§ Given instruction
Switch every "phylum" to "division" in the records, from the first line up to and including the line with "scientific name: Tangara dowii", and change nothing else. Return only those lines.

§ Data

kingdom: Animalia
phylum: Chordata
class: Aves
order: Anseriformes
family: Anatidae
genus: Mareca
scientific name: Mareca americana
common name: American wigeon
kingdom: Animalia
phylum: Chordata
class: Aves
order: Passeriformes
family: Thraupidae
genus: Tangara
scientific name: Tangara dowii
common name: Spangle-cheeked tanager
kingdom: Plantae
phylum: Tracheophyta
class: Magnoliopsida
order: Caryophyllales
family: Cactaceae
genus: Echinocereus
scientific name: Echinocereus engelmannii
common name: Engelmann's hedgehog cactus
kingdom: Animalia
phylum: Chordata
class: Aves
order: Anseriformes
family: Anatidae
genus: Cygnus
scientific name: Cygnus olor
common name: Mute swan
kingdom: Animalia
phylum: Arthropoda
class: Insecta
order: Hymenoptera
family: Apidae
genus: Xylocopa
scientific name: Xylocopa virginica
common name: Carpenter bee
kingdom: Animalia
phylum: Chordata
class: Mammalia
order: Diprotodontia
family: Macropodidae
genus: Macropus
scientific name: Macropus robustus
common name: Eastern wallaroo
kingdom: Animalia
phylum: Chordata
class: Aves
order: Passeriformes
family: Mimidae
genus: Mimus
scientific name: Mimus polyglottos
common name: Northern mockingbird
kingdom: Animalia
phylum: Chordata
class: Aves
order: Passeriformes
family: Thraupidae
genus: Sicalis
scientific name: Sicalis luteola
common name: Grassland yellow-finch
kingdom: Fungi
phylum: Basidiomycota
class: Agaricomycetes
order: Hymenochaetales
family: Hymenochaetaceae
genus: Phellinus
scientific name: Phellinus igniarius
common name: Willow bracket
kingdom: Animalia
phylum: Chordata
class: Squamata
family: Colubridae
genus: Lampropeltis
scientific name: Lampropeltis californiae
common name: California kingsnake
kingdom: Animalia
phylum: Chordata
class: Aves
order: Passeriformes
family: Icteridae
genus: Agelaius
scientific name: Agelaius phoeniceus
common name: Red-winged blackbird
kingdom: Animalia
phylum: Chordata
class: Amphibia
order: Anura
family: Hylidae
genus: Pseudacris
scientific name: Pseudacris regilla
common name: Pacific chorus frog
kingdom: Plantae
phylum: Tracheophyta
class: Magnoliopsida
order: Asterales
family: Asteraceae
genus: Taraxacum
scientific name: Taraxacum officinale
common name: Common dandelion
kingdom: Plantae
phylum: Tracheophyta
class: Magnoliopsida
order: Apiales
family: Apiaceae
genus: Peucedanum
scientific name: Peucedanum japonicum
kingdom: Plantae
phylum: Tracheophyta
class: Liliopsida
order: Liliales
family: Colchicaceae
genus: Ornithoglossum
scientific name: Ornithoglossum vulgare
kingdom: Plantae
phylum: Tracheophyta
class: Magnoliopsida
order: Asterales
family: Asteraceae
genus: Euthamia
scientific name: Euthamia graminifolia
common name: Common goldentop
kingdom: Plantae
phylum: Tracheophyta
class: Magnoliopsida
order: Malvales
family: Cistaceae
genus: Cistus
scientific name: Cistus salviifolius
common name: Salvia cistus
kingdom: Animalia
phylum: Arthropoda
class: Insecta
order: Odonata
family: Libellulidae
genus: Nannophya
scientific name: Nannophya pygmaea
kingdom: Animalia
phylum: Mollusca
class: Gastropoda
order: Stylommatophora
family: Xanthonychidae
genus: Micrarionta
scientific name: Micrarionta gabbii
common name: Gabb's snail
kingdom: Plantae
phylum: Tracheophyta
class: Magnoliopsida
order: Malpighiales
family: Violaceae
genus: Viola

§ Reply
kingdom: Animalia
division: Chordata
class: Aves
order: Anseriformes
family: Anatidae
genus: Mareca
scientific name: Mareca americana
common name: American wigeon
kingdom: Animalia
division: Chordata
class: Aves
order: Passeriformes
family: Thraupidae
genus: Tangara
scientific name: Tangara dowii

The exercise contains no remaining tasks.